[Collected data]
*** Begin section ***
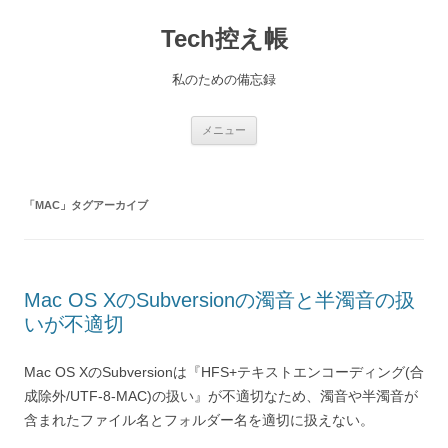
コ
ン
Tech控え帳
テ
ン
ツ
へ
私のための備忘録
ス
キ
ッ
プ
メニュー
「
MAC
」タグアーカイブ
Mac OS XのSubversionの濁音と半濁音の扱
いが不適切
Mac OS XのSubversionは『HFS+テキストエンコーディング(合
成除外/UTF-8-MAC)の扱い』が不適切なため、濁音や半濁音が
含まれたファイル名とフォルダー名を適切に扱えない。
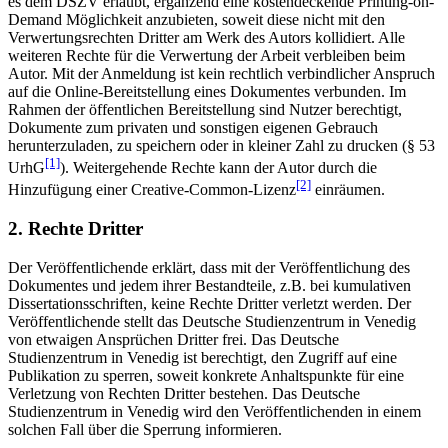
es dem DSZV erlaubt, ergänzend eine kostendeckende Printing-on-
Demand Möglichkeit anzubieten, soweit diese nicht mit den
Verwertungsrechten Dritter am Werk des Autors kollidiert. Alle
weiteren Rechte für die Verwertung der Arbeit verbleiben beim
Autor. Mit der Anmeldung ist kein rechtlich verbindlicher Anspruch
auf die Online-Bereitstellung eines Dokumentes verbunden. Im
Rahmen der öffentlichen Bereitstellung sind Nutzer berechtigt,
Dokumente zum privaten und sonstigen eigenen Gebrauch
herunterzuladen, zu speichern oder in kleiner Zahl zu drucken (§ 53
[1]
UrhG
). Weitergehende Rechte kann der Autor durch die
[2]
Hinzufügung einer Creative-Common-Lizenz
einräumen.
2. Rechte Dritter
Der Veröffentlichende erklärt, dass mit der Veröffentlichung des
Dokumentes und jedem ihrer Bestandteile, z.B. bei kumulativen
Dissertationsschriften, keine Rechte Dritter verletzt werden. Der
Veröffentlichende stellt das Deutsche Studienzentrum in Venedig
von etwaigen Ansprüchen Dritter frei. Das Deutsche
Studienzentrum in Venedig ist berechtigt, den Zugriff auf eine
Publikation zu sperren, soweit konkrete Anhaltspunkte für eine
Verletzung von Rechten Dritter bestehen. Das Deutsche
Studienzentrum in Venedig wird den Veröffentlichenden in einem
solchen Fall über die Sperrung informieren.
*** End section ***
*** Begin section ***
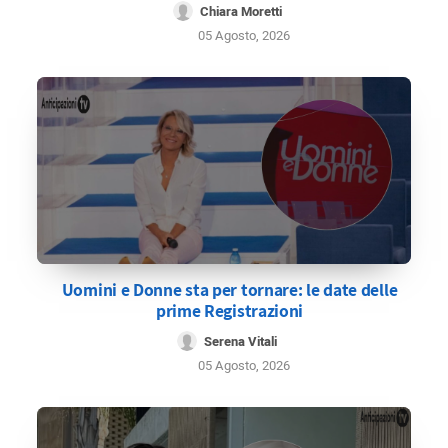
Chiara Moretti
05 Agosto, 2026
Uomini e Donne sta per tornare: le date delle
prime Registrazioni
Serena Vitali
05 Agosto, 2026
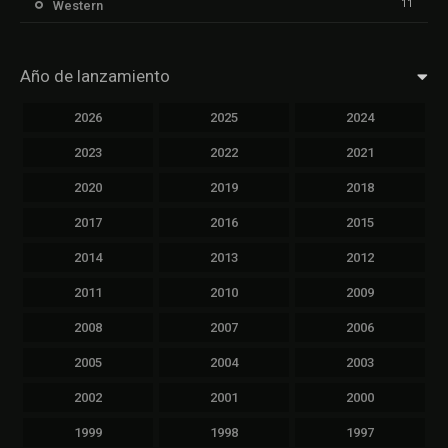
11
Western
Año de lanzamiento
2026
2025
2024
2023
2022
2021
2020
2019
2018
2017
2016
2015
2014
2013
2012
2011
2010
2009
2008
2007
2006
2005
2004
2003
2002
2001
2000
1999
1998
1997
*** End section ***
- **Work request**: Rewrite the stretch of lines from the one containing "es dem DSZV" through the one containing "solchen Fall über die Sperrung informieren." as a numbered list, omitting any blank lines.

- **Answer section**:
1. es dem DSZV erlaubt, ergänzend eine kostendeckende Printing-on-
2. Demand Möglichkeit anzubieten, soweit diese nicht mit den
3. Verwertungsrechten Dritter am Werk des Autors kollidiert. Alle
4. weiteren Rechte für die Verwertung der Arbeit verbleiben beim
5. Autor. Mit der Anmeldung ist kein rechtlich verbindlicher Anspruch
6. auf die Online-Bereitstellung eines Dokumentes verbunden. Im
7. Rahmen der öffentlichen Bereitstellung sind Nutzer berechtigt,
8. Dokumente zum privaten und sonstigen eigenen Gebrauch
9. herunterzuladen, zu speichern oder in kleiner Zahl zu drucken (§ 53
10. [1]
11. UrhG
12. ). Weitergehende Rechte kann der Autor durch die
13. [2]
14. Hinzufügung einer Creative-Common-Lizenz
15. einräumen.
16. 2. Rechte Dritter
17. Der Veröffentlichende erklärt, dass mit der Veröffentlichung des
18. Dokumentes und jedem ihrer Bestandteile, z.B. bei kumulativen
19. Dissertationsschriften, keine Rechte Dritter verletzt werden. Der
20. Veröffentlichende stellt das Deutsche Studienzentrum in Venedig
21. von etwaigen Ansprüchen Dritter frei. Das Deutsche
22. Studienzentrum in Venedig ist berechtigt, den Zugriff auf eine
23. Publikation zu sperren, soweit konkrete Anhaltspunkte für eine
24. Verletzung von Rechten Dritter bestehen. Das Deutsche
25. Studienzentrum in Venedig wird den Veröffentlichenden in einem
26. solchen Fall über die Sperrung informieren.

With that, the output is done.